Goal of the exercise:
In your copy, repeat the records exactly and leave out the pictures.

-- Opening Marker --

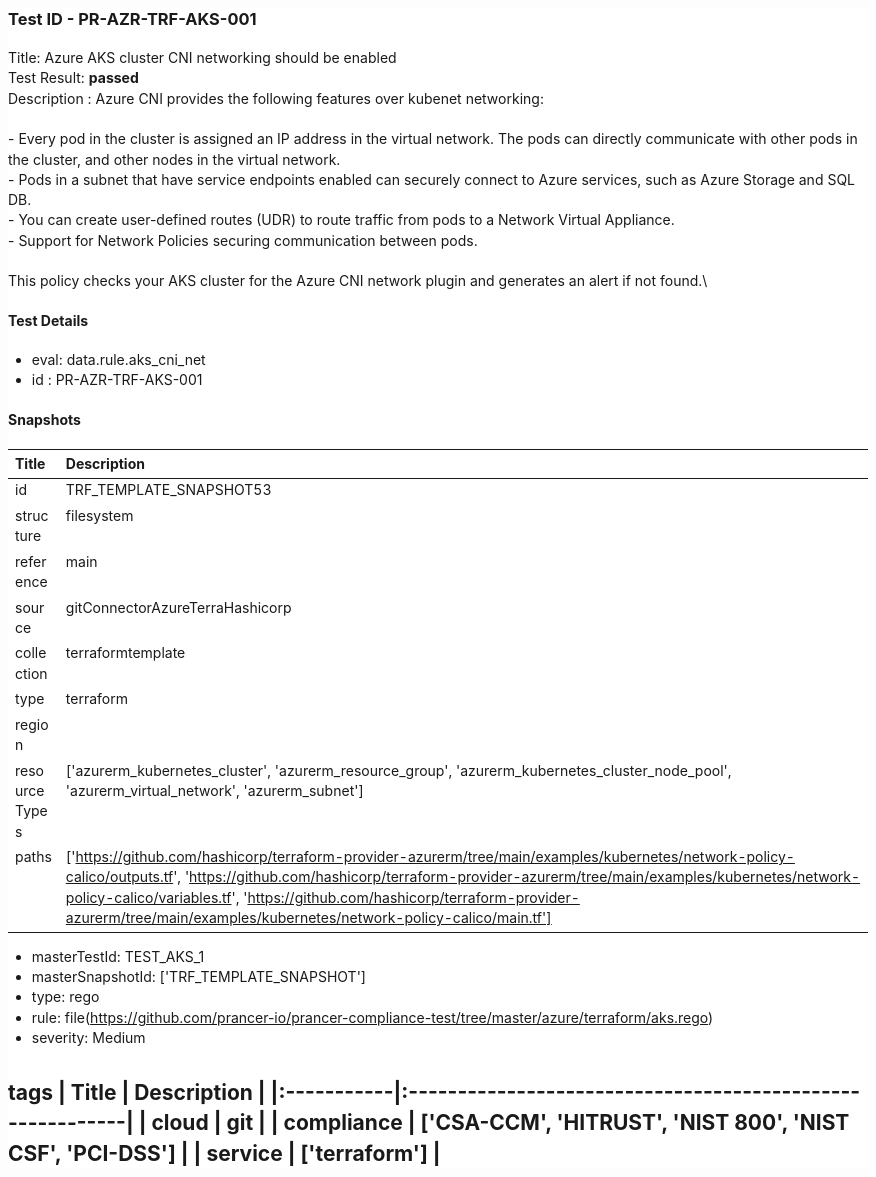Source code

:
### Test ID - PR-AZR-TRF-AKS-001
Title: Azure AKS cluster CNI networking should be enabled\
Test Result: **passed**\
Description : Azure CNI provides the following features over kubenet networking:<br><br>- Every pod in the cluster is assigned an IP address in the virtual network. The pods can directly communicate with other pods in the cluster, and other nodes in the virtual network.<br>- Pods in a subnet that have service endpoints enabled can securely connect to Azure services, such as Azure Storage and SQL DB.<br>- You can create user-defined routes (UDR) to route traffic from pods to a Network Virtual Appliance.<br>- Support for Network Policies securing communication between pods.<br><br>This policy checks your AKS cluster for the Azure CNI network plugin and generates an alert if not found.\

#### Test Details
- eval: data.rule.aks_cni_net
- id : PR-AZR-TRF-AKS-001

#### Snapshots
| Title         | Description                                                                                                                                                                                                                                                                                                                                                                   |
|:--------------|:------------------------------------------------------------------------------------------------------------------------------------------------------------------------------------------------------------------------------------------------------------------------------------------------------------------------------------------------------------------------------|
| id            | TRF_TEMPLATE_SNAPSHOT53                                                                                                                                                                                                                                                                                                                                                       |
| structure     | filesystem                                                                                                                                                                                                                                                                                                                                                                    |
| reference     | main                                                                                                                                                                                                                                                                                                                                                                          |
| source        | gitConnectorAzureTerraHashicorp                                                                                                                                                                                                                                                                                                                                               |
| collection    | terraformtemplate                                                                                                                                                                                                                                                                                                                                                             |
| type          | terraform                                                                                                                                                                                                                                                                                                                                                                     |
| region        |                                                                                                                                                                                                                                                                                                                                                                               |
| resourceTypes | ['azurerm_kubernetes_cluster', 'azurerm_resource_group', 'azurerm_kubernetes_cluster_node_pool', 'azurerm_virtual_network', 'azurerm_subnet']                                                                                                                                                                                                                                 |
| paths         | ['https://github.com/hashicorp/terraform-provider-azurerm/tree/main/examples/kubernetes/network-policy-calico/outputs.tf', 'https://github.com/hashicorp/terraform-provider-azurerm/tree/main/examples/kubernetes/network-policy-calico/variables.tf', 'https://github.com/hashicorp/terraform-provider-azurerm/tree/main/examples/kubernetes/network-policy-calico/main.tf'] |

- masterTestId: TEST_AKS_1
- masterSnapshotId: ['TRF_TEMPLATE_SNAPSHOT']
- type: rego
- rule: file(https://github.com/prancer-io/prancer-compliance-test/tree/master/azure/terraform/aks.rego)
- severity: Medium

tags
| Title      | Description                                               |
|:-----------|:----------------------------------------------------------|
| cloud      | git                                                       |
| compliance | ['CSA-CCM', 'HITRUST', 'NIST 800', 'NIST CSF', 'PCI-DSS'] |
| service    | ['terraform']                                             |
----------------------------------------------------------------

-- Closing Marker --

Task answer:
Source code

:
### Test ID - PR-AZR-TRF-AKS-001
Title: Azure AKS cluster CNI networking should be enabled\
Test Result: **passed**\
Description : Azure CNI provides the following features over kubenet networking:<br><br>- Every pod in the cluster is assigned an IP address in the virtual network. The pods can directly communicate with other pods in the cluster, and other nodes in the virtual network.<br>- Pods in a subnet that have service endpoints enabled can securely connect to Azure services, such as Azure Storage and SQL DB.<br>- You can create user-defined routes (UDR) to route traffic from pods to a Network Virtual Appliance.<br>- Support for Network Policies securing communication between pods.<br><br>This policy checks your AKS cluster for the Azure CNI network plugin and generates an alert if not found.\

#### Test Details
- eval: data.rule.aks_cni_net
- id : PR-AZR-TRF-AKS-001

#### Snapshots
| Title         | Description                                                                                                                                                                                                                                                                                                                                                                   |
|:--------------|:------------------------------------------------------------------------------------------------------------------------------------------------------------------------------------------------------------------------------------------------------------------------------------------------------------------------------------------------------------------------------|
| id            | TRF_TEMPLATE_SNAPSHOT53                                                                                                                                                                                                                                                                                                                                                       |
| structure     | filesystem                                                                                                                                                                                                                                                                                                                                                                    |
| reference     | main                                                                                                                                                                                                                                                                                                                                                                          |
| source        | gitConnectorAzureTerraHashicorp                                                                                                                                                                                                                                                                                                                                               |
| collection    | terraformtemplate                                                                                                                                                                                                                                                                                                                                                             |
| type          | terraform                                                                                                                                                                                                                                                                                                                                                                     |
| region        |                                                                                                                                                                                                                                                                                                                                                                               |
| resourceTypes | ['azurerm_kubernetes_cluster', 'azurerm_resource_group', 'azurerm_kubernetes_cluster_node_pool', 'azurerm_virtual_network', 'azurerm_subnet']                                                                                                                                                                                                                                 |
| paths         | ['https://github.com/hashicorp/terraform-provider-azurerm/tree/main/examples/kubernetes/network-policy-calico/outputs.tf', 'https://github.com/hashicorp/terraform-provider-azurerm/tree/main/examples/kubernetes/network-policy-calico/variables.tf', 'https://github.com/hashicorp/terraform-provider-azurerm/tree/main/examples/kubernetes/network-policy-calico/main.tf'] |

- masterTestId: TEST_AKS_1
- masterSnapshotId: ['TRF_TEMPLATE_SNAPSHOT']
- type: rego
- rule: file(https://github.com/prancer-io/prancer-compliance-test/tree/master/azure/terraform/aks.rego)
- severity: Medium

tags
| Title      | Description                                               |
|:-----------|:----------------------------------------------------------|
| cloud      | git                                                       |
| compliance | ['CSA-CCM', 'HITRUST', 'NIST 800', 'NIST CSF', 'PCI-DSS'] |
| service    | ['terraform']                                             |
----------------------------------------------------------------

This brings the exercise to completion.